Julia Pribytkova, senior analyst at Moody’s in Moscow, told bne IntelliNews that the company is in "high risk of default" on its $600mn Eurobond maturing in November 2017. "They still have money and can generate cashflow for another 18 months according to our estimates, but they have to go for restructuring now urgently," Pribytkova said. "November 2017 is the big problem because it's doubtful they will be able to refinance the bond and then everything will get bleak and gloomy."
Pribytkova believes that a weakening market and constrained access to funding for private rail freight operators will squeeze out smaller and less resilient operators and leasing companies,
Brunswick, whose original founders were investment bankers, has about 90% of its debt denominated in foreign currencies. The price of its Eurobond has tumbled from a yearly high of 68 cents on the dollar on May 14 to 44.7 cents by October 25, according to Bloomberg.
It is unclear whether a waiver granted by international lenders in September due to the breach of the financial covenant will be extended beyond 30 October, which would trigger a prepayment of 4bn rubles.

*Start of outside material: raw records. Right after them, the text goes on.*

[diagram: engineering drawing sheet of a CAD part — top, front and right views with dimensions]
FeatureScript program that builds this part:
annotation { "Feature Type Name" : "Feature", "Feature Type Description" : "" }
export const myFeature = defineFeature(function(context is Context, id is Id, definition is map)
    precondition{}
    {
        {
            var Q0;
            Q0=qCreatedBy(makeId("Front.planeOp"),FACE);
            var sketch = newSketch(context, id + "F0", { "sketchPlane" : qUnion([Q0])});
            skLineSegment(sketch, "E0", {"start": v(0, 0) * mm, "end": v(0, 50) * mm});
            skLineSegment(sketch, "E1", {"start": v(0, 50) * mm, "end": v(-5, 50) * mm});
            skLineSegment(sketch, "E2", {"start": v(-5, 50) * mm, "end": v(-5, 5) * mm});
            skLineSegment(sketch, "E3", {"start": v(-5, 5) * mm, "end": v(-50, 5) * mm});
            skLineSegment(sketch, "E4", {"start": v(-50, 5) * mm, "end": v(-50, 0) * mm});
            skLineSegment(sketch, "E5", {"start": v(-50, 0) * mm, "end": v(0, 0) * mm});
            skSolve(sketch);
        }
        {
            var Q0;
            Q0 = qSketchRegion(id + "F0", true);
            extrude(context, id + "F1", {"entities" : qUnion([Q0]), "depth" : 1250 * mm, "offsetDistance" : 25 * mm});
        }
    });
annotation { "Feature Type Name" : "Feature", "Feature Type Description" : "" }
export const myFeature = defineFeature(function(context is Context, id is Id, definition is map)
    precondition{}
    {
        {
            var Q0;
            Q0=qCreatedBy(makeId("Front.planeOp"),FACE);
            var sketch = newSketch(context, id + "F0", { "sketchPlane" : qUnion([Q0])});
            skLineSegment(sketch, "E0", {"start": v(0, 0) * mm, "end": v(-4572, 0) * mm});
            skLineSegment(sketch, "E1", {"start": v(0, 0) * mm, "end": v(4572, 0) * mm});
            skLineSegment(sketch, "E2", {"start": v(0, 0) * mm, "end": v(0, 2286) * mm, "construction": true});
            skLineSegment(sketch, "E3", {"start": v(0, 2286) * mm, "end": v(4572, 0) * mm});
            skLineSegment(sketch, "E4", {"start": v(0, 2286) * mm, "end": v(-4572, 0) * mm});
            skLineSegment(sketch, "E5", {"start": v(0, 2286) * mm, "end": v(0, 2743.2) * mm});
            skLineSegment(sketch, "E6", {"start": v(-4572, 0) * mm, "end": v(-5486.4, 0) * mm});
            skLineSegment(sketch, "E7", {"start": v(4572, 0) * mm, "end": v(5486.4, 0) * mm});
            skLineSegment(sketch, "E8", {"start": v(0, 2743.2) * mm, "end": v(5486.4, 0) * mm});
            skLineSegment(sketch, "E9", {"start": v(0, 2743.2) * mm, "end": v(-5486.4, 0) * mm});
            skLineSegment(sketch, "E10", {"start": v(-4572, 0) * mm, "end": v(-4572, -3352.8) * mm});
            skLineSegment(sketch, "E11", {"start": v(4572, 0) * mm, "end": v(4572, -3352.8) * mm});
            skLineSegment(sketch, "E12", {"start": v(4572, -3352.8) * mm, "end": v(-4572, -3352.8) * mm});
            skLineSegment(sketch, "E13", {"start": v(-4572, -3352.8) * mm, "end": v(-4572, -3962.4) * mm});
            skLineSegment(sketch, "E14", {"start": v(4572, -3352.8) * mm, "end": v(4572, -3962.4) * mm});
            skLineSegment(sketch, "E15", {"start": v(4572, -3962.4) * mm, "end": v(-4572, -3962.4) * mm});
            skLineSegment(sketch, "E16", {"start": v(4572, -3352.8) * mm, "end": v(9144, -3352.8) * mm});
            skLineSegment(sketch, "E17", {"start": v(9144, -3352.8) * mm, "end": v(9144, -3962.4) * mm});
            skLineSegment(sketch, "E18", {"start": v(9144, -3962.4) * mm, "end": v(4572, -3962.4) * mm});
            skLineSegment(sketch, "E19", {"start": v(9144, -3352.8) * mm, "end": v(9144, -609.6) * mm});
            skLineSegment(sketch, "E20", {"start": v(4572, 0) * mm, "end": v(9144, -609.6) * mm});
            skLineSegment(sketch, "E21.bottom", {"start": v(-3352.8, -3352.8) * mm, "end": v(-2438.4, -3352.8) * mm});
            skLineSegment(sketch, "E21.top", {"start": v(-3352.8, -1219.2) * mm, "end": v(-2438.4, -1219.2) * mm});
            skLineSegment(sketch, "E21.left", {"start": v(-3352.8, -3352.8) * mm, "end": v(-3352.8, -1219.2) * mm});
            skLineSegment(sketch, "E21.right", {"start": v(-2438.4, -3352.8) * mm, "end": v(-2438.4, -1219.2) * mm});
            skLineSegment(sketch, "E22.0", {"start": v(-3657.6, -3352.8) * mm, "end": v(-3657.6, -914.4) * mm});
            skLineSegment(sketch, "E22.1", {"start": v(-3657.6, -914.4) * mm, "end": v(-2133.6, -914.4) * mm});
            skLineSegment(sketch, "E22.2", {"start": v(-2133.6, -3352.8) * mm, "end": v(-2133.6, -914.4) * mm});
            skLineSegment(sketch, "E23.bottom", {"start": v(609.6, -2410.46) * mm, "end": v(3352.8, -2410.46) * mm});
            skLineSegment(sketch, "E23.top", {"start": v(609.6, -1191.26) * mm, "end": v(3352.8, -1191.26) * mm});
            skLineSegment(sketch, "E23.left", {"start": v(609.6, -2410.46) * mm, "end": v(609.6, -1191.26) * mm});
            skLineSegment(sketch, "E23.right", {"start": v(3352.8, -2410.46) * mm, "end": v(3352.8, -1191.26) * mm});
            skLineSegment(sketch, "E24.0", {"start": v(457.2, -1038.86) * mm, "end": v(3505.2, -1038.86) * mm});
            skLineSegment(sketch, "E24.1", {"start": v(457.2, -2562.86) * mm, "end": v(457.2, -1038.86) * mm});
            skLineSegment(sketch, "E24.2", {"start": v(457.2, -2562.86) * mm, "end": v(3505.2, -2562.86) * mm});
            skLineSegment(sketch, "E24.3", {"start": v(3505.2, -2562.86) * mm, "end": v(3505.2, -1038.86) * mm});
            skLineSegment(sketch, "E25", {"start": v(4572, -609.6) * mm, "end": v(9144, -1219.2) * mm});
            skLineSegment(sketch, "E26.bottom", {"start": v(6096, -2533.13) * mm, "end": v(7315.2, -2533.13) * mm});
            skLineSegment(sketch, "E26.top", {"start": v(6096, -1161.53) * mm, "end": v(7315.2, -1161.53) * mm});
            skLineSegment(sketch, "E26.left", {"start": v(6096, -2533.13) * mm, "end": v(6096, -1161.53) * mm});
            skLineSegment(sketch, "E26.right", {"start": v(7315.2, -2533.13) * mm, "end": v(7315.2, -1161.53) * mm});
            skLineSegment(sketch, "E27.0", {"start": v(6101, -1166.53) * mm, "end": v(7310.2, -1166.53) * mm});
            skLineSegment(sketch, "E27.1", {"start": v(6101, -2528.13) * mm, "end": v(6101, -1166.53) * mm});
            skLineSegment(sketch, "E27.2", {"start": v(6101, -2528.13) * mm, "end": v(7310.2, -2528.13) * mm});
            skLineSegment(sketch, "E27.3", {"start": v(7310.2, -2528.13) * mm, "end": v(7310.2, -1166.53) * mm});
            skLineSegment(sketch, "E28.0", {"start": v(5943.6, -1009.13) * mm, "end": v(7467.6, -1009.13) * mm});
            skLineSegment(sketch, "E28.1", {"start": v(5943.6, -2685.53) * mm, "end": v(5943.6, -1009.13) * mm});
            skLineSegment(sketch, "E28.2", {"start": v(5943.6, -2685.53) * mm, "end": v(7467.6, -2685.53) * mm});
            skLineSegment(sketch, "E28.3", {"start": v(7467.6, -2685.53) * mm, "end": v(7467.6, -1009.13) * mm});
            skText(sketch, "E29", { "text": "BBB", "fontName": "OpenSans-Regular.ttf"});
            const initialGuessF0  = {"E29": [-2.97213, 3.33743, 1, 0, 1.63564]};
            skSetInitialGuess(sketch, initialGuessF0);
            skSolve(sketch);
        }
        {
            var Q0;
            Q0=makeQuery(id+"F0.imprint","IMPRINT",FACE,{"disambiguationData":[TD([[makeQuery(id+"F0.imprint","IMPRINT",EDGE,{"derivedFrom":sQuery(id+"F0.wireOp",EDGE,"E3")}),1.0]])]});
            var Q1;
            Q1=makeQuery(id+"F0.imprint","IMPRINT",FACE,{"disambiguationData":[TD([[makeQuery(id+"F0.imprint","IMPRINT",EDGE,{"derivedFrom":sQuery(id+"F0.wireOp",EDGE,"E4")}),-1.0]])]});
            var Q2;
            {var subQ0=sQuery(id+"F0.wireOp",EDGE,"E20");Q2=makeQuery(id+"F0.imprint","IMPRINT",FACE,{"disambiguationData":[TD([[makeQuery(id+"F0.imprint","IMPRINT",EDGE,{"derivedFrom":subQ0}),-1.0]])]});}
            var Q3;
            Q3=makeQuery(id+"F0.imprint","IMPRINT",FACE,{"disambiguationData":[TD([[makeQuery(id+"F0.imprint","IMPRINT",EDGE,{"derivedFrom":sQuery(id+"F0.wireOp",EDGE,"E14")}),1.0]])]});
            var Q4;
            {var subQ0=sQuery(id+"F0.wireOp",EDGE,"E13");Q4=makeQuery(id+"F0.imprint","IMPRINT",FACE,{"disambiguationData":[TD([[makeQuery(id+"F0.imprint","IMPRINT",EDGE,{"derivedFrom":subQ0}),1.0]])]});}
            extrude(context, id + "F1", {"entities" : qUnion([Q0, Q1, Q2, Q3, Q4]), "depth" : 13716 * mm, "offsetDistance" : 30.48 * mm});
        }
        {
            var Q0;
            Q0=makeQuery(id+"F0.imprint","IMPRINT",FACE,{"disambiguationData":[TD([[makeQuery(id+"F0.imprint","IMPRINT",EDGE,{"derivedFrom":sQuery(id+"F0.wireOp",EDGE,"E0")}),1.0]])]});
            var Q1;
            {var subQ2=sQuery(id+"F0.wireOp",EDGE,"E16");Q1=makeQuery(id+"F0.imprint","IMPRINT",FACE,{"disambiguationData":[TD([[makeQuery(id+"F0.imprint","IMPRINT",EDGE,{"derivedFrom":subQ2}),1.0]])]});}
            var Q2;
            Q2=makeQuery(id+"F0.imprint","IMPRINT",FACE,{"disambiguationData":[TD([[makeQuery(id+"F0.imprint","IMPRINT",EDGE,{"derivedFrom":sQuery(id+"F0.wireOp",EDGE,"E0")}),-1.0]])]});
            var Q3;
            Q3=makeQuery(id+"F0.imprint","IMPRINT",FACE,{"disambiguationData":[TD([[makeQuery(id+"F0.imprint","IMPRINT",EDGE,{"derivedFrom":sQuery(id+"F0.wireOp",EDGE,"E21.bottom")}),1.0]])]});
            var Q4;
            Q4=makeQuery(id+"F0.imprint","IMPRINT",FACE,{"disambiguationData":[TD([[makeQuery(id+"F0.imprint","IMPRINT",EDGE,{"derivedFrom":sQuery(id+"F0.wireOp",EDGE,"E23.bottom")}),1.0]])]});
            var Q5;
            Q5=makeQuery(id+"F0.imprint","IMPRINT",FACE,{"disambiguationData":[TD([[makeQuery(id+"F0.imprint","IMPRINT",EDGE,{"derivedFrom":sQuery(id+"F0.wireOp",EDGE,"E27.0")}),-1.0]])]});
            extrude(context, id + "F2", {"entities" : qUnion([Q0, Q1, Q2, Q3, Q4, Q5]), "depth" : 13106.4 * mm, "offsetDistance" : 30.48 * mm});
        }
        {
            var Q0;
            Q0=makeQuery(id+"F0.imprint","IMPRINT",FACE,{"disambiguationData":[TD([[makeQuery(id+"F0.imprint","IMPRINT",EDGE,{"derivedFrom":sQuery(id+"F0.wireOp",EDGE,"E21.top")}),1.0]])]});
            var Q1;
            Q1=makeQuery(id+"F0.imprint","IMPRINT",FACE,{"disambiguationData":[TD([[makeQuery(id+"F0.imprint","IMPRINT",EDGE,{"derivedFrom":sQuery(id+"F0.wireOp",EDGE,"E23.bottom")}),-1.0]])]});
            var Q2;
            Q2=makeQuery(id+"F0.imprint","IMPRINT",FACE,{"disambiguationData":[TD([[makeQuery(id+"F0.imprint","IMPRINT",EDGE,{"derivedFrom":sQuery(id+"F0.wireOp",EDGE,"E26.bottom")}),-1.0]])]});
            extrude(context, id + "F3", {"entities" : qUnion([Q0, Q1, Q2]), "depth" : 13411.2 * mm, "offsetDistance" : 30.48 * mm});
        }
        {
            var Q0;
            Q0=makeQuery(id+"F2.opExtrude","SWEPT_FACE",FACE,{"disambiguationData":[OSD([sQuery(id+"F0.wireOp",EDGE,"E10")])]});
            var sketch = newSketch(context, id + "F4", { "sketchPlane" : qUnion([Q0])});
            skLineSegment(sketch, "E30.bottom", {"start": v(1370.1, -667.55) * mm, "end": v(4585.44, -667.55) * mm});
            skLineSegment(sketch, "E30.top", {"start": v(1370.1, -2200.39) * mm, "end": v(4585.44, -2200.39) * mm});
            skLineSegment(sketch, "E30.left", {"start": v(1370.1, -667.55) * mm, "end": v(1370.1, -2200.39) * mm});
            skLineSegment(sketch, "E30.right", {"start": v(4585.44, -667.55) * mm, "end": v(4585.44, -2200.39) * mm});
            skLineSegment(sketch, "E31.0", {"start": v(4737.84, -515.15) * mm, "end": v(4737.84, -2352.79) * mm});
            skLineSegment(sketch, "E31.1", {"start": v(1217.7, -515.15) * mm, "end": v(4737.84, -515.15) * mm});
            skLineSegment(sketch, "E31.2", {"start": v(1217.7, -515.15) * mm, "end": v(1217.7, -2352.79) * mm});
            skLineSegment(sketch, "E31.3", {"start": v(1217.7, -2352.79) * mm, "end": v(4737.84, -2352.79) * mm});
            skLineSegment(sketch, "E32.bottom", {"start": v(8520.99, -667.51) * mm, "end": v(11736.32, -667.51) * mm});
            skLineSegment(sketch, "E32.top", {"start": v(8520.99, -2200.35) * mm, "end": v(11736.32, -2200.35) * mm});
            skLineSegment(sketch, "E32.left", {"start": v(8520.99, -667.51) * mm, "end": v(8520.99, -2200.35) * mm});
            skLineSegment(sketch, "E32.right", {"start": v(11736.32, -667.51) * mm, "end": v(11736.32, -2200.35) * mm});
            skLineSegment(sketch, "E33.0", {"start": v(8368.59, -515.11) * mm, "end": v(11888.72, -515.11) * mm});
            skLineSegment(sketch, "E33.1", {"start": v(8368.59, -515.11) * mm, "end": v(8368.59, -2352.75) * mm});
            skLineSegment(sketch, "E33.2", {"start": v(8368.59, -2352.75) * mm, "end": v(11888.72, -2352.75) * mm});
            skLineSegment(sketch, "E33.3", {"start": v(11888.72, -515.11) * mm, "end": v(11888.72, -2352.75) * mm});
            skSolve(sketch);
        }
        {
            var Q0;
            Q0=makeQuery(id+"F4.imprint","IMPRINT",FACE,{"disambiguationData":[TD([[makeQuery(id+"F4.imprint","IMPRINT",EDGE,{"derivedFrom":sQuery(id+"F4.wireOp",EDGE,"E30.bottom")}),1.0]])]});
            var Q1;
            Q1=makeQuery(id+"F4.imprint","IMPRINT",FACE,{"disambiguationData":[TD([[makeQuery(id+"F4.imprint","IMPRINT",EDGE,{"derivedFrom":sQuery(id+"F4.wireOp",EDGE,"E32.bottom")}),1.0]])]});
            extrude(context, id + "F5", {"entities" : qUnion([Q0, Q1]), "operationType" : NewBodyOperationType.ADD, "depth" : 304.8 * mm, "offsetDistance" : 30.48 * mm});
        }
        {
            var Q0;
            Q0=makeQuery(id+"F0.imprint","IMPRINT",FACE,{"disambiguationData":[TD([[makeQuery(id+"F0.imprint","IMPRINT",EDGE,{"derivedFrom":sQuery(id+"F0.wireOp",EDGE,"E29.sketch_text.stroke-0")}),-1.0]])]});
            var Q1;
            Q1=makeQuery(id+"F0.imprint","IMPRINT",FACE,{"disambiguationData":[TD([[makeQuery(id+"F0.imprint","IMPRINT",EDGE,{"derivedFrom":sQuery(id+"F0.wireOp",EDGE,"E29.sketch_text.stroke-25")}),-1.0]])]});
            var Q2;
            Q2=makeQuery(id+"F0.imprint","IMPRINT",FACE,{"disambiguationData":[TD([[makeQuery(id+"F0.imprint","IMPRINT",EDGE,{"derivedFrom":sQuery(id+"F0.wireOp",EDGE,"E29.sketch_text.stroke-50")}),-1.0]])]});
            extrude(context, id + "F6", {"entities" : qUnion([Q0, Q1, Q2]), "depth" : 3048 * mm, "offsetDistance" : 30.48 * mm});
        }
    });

In addition, Brunswick Rail admitted on October 12 that a small number of its railcars that are collateral under the loan agreement were used in Crimea by its customers, causing the company to breach certain warranties. This fact may also trigger a prepayment event at the option of the lenders. It is believed that the issue of the Crimean cars may be connected to Genin's ouster.
On its website, the firm sets out its sanctions policy "not because we are required to but because it is the right thing to do for our group and for our investors".
If Brunswick fails to extend the waivers, it will need to prepay the loan out of its approximately $80mn cash balance to avoid a cross-default under its $600mn Eurobond maturing in 2017.
As part of seeking a longer term solution to the covenant breach, management is in discussions with its syndicate banks on how restructure their credit exposure to Brunswick. The syndicate is comprised of Citigroup Inc., ING, Raiffeisen Bank International and UniCredit.
The company was hit by a net loss of $3.1mn for the six months ending June 30, 2015, compared with profit of $12mn for the same period last year. Brunswick's share of US dollar contracts has declined from 52% during 2014 to 34% by June this year, which means it has become a primarily ruble-revenue generating business with about 90% of its debt in foreign currency.
The business is expected to deteriorate further as more and more of those US-dollar based contracts expire and railcars are remarketed at less favourable terms and at rouble-based tariff. The majority of Brunswick's 25,700 railcars are gondolas and mineral hoppers with boxcars, platforms and tank cars making up the remainder. They are leased to Russian industrial groups and railcar operators mainly under multi-year operating contracts.
Management warned in the earnings that continuation of the weak and unstable business environment "has severely impacted the group's profitability and creates material uncertainties over its future viability".
Shareholders include Japan's Sumitomo Corporation, Australian infrastructure Macquarie, the International Financial Corp, the European Bank for Reconstruction and Development, VTB and the chairman Andersson. Not one of the groups has a controlling interest.
Analysts expect shareholder support to be limited given that international institutions like the IFC and the EBRD have frozen new investments in Russia due to the Kremlin's interference in the Ukraine conflict.
"The company operates in a very challenging environment," Pribytkova said. "The continuing surplus of railcars on the market and persistently weak pricing is exacerbated by the macroeconomic deterioration characterised by a decline in transportation volumes."
CORRECTION: The original version of this article claimed that Mr Genin had been dismissed following graft allegations. On further investigation, we understand that Mr Genin has not been accused by the company of graft. However, we have been informed there appears to have been financial improprieties that contravene the company's corporate governance codes that are currently under investigation by the company. We have amended our report and we apologise unreservedly to Mr Genin for this error.